Page images and extracted text:

----------------

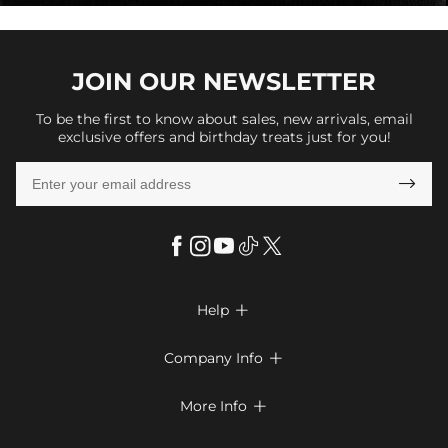
JOIN OUR
NEWSLETTER
To be the first to know about sales, new arrivals, email
exclusive offers and birthday treats just for you!

Help

FAQs
Company Info

Shipping & Delivery
About Us
More Info

Return & Exchange
Privacy Policy
Payment Method
Size Chart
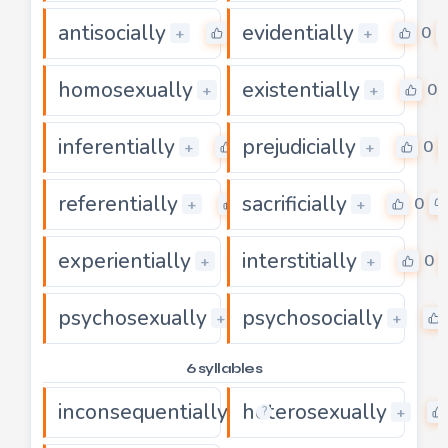
antisocially
evidentially
0
0
+
+
homosexually
existentially
0
0
+
+
inferentially
prejudicially
0
0
+
+
referentially
sacrificially
0
0
+
+
experientially
interstitially
0
0
+
+
psychosexually
psychosocially
0
+
+
6 syllables
inconsequentially
heterosexually
0
+
+
?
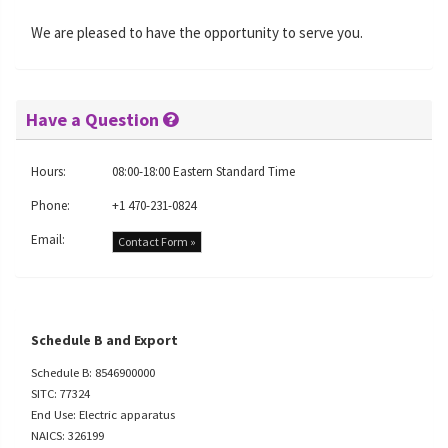
We are pleased to have the opportunity to serve you.
Have a Question
Hours:
08:00-18:00 Eastern Standard Time
Phone:
+1 470-231-0824
Email:
Contact Form »
Schedule B and Export
Schedule B: 8546900000
SITC: 77324
End Use: Electric apparatus
NAICS: 326199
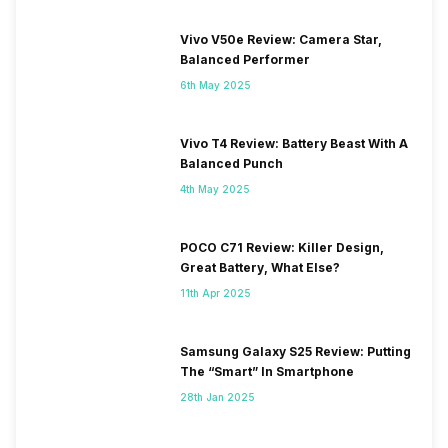
Vivo V50e Review: Camera Star,
Balanced Performer
6th May 2025
Vivo T4 Review: Battery Beast With A
Balanced Punch
4th May 2025
POCO C71 Review: Killer Design,
Great Battery, What Else?
11th Apr 2025
Samsung Galaxy S25 Review: Putting
The “Smart” In Smartphone
28th Jan 2025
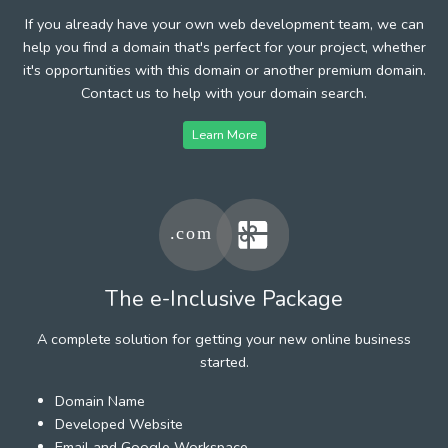
If you already have your own web development team, we can
help you find a domain that's perfect for your project, whether
it's opportunities with this domain or another premium domain.
Contact us to help with your domain search.
Learn More
The e-Inclusive Package
A complete solution for getting your new online business
started.
Domain Name
Developed Website
Email and Google Workspace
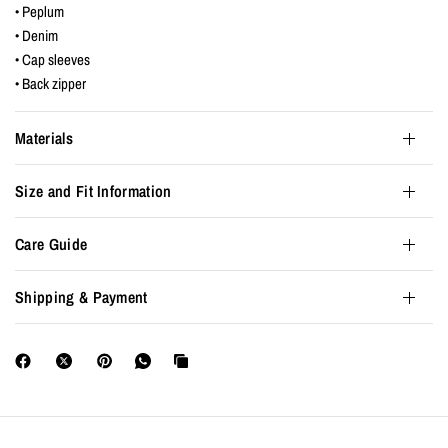
• Peplum
• Denim
• Cap sleeves
• Back zipper
Materials
Size and Fit Information
Care Guide
Shipping & Payment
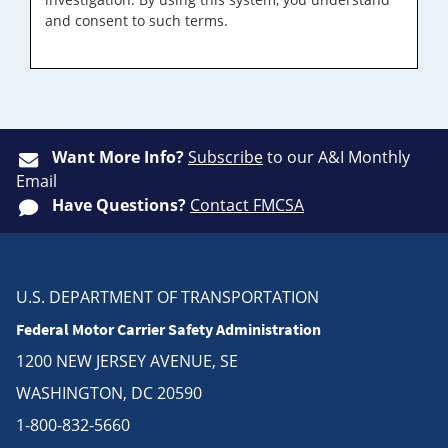
and consent to such terms.
Want More Info?
Subscribe
to our A&I Monthly
Email
Have Questions?
Contact FMCSA
U.S. DEPARTMENT OF TRANSPORTATION
Federal Motor Carrier Safety Administration
1200 NEW JERSEY AVENUE, SE
WASHINGTON, DC 20590
1-800-832-5660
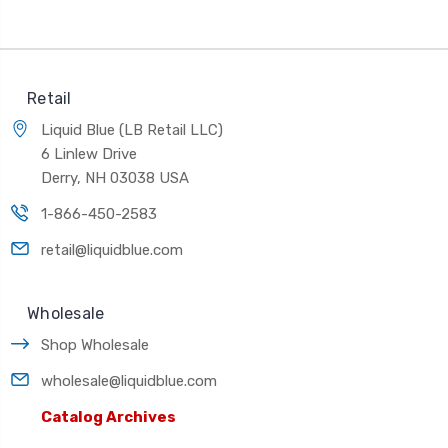
Retail
Liquid Blue (LB Retail LLC)
6 Linlew Drive
Derry, NH 03038 USA
1-866-450-2583
retail@liquidblue.com
Wholesale
Shop Wholesale
wholesale@liquidblue.com
Catalog Archives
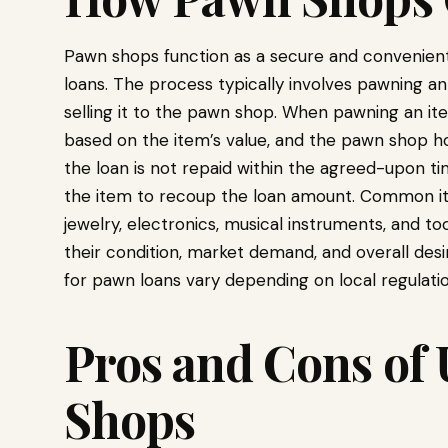
Pawn shops function as a secure and convenient 
loans. The process typically involves pawning an 
selling it to the pawn shop. When pawning an i
based on the item’s value, and the pawn shop hold
the loan is not repaid within the agreed-upon ti
the item to recoup the loan amount. Common i
jewelry, electronics, musical instruments, and to
their condition, market demand, and overall desi
for pawn loans vary depending on local regulatio
Pros and Cons of
Shops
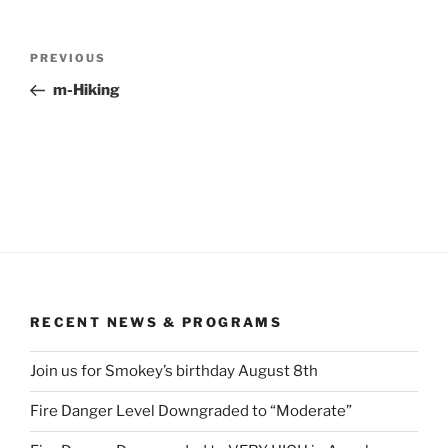
Post
Previous
PREVIOUS
navigation
Post
m-Hiking
RECENT NEWS & PROGRAMS
Join us for Smokey’s birthday August 8th
Fire Danger Level Downgraded to “Moderate”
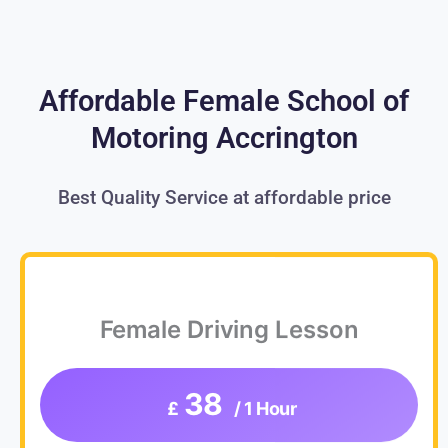
Affordable Female School of
Motoring Accrington
Best Quality Service at affordable price
Female Driving Lesson
38
£
/ 1 Hour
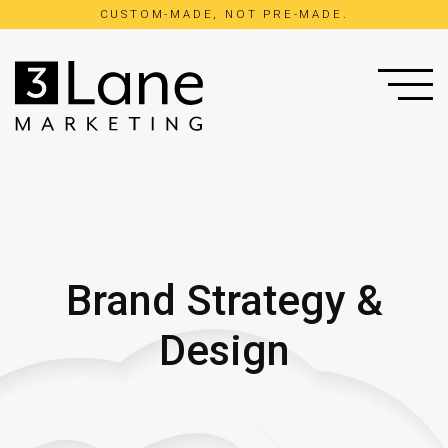
CUSTOM-MADE, NOT PRE-MADE.
Brand Strategy &
Concept Strategy
Web Design
Design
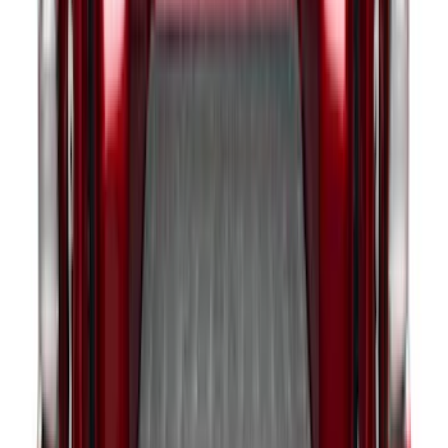
Ford Trucks Roll-Up Tool Kit
SKU
:
VRL3Z17003A
Expedition 2020-2024 All-Weather Cargo
Area Protector with Expedition Logo -
Black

----------------

▸ **WHAT YOU ARE ASKED TO DO**: Count the lines above that contain the word "Shipping". Give only the number.

▸ **SOLUTION FOR THIS TASK**: 2